Aujourd’hui, celle qui a tout appris à force de travail veut transmettre son savoir et son savoir-faire :

Le mannequinat est un métier très physique où il faut avoir une bonne forme. C’est aussi intense, pressant. Il arrive que vous ayez à défiler pour trois maisons dans la même journée et à vous changer tellement de fois que vous ne savez plus où vous habitez! Quels que soient les malheurs que vous avez à traverser, vous devez aller défiler comme si de rien n’était, après avoir pleuré en cabine ou après avoir enlevé votre atèle. Quoi qu’il arrive, un mannequin défile !

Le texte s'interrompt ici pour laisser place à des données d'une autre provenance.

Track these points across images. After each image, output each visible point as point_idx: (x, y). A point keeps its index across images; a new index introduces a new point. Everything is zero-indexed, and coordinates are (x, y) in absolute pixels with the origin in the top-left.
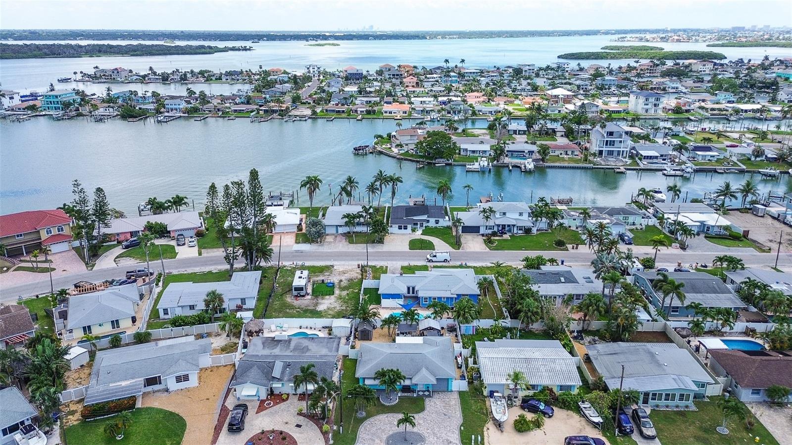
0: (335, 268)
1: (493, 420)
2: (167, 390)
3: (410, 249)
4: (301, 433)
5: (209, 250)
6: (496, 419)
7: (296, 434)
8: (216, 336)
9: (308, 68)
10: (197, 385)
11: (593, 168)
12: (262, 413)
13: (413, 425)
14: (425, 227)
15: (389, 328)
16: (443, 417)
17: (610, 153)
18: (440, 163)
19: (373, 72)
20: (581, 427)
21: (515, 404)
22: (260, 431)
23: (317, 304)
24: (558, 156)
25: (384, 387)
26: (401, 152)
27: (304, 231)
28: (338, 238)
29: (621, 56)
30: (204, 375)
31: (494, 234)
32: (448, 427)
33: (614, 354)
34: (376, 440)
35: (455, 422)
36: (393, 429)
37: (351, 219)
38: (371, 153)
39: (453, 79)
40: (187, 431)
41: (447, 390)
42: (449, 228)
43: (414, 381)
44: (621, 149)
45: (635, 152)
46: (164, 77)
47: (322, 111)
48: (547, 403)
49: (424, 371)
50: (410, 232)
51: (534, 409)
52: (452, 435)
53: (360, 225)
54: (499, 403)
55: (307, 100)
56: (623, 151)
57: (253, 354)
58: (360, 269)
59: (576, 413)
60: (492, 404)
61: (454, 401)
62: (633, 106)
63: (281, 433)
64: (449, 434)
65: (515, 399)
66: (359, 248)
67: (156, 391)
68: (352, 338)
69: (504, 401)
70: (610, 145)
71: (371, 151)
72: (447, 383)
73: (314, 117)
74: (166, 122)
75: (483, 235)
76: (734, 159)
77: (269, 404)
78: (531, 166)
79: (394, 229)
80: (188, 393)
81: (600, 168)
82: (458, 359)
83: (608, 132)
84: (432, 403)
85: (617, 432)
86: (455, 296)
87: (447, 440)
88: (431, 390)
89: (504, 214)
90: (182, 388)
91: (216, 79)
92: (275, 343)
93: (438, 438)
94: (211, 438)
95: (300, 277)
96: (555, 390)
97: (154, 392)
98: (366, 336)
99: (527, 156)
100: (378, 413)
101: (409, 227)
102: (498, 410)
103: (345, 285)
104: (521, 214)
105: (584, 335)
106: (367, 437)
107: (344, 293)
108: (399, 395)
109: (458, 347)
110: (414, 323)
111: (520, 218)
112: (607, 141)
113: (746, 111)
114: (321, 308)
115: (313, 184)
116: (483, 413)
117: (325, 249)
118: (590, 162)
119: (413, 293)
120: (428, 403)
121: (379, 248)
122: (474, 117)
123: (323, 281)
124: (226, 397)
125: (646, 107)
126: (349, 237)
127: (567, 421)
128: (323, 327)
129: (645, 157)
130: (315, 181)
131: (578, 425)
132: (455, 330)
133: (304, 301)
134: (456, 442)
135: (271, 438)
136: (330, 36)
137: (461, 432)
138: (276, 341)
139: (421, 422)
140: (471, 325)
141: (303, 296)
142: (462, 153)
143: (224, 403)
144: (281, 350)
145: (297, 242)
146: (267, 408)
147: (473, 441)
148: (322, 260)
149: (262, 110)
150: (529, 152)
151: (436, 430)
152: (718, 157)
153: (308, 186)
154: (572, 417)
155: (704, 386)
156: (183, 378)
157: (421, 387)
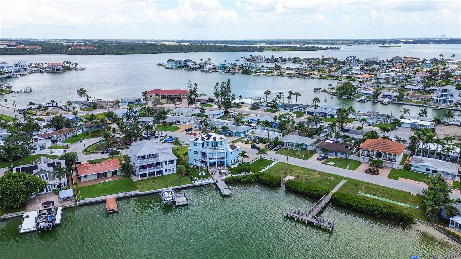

Dame chance a très souvent été sur le chemin de cette femme douce à la beauté racée. Une semaine après sa formation en arrivant du Cameroun, elle n’a pas où dormir. C’est une compatriote, rencontrée par hasard dans le métro parisien, qui lui prêtera main forte et lui offrira le gîte et le couvert. C’est toujours avec tendresse et émotion qu’elle se souvient de ceux qui ont permis à sa carrière de naître et à son talent d’éclater au grand jour. Il est temps aujourd’hui de raconter son histoire de femme, de mère et de mannequin international, à titre d’exemple, pour susciter l’émulation chez les plus jeunes. Transmettre le flambeau. Et prévenir des dérives du métier.